Greenwich et la grande cuisine française

À moins d'une heure de Manhattan, on ne s'attend pas nécessairement à trouver une table comme celle de Thomas Henkelmann, tout juste à la frontière entre l'État de New York et celui du Connecticut: formé par des étoiles de la cuisine française et allemande (Paul Haeberlin et Eckart Witzigmann), puis chef à la tête de grands restaurants de New York, le bel Allemand est installé à Greenwich depuis 1997.

Avec sa femme Theresa, ils ont transformé une vaste maison victorienne du XVIIIe siècle d'abord en restaurant, puis en hôtel. Toutes les chambres, originales et très confortables, sont décorées par Theresa, qui a su mêler avec goût et humour meubles d'époque et objets décoratifs surprenants.

À la tête d'une importante équipe en cuisine et en salle - dont plusieurs sont européens et parlent français -, le chef Henkelmann propose un menu dans la grande tradition française, avec tout le décorum voulu, dans une atmosphère à la fois feutrée et balnéaire, à quelques kilomètres seulement de l'autoroute! Ses ris de veau aux petits pois et sauce périgourdine feront le bonheur des amateurs d'abats, alors que ceux qui aiment les poissons et fruits de mer devraient être séduits par les médaillons de homard ou le filet de flétan. Oui, ce sont des classiques, mais Thomas Henkelmann y ajoute toujours un petit quelque chose d'inattendu qui fait sourire de plaisir.

Homestead Inn

www.homesteadinn.com

Chez Mark Twain à Hartford

Pour nombre d'entre nous, le «conservatory», c'est une carte dans le jeu de Clue. Mais à Hartford, dans l'élégante et opulente maison victorienne de Mark Twain, auteur des Aventures de Tom Sawyer et des Aventures de Huckleberry Finn, le «conservatory» est bel et bien un fabuleux petit jardin sous serre, qui fait partie de la maison de Twain, fontaine comprise!

Dessinée spécialement pour le grand auteur américain et sa famille, cette demeure se visite avec ravissement. Et son histoire abonde en anecdotes: par exemple, les objets disposés sur l'un des manteaux de foyer devaient figurer absolument - et dans l'ordre! - dans les histoires que racontait Twain à ses trois filles, le soir.

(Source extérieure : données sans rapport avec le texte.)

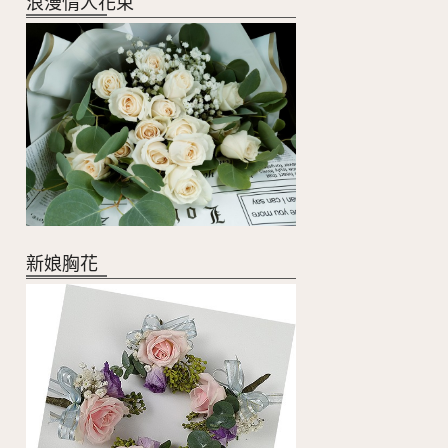
浪漫情人花束
新娘胸花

Quant au gigantesque foyer de bois massif qui règne dans le salon, il a été acheté en Écosse par le romancier, transporté à Hartford, ensuite déménagé dans une autre demeure des Twain qui a par la suite brûlé... On croyait bien le monumental manteau en cendres, jusqu'à ce qu'un voisin explique qu'il se trouvait dans sa grange, remisé là par les nouveaux propriétaires qui l'avaient trouvé trop massif! Résultat des courses, il est revenu à Hartford.

Pour ce qui est de la salle de billard, tout en haut de la maison, s'y trouvent toujours deux bureaux: l'un, très conventionnel, servait pour le règlement des factures, le courrier, etc. alors que le deuxième, un simple guéridon de bois tassé dans un coin, était strictement réservé à l'écriture des romans... Outre la maison, on peut aussi visiter le musée Mark Twain, tout à côté de la demeure, très contemporain et très bien pensé (stationnement vaste et gratuit), doté d'un très bon café-resto. Ses murs sont émaillés du très spirituel Mark Twain, dont celle-ci: «Voyager est mortel pour les préjugés» !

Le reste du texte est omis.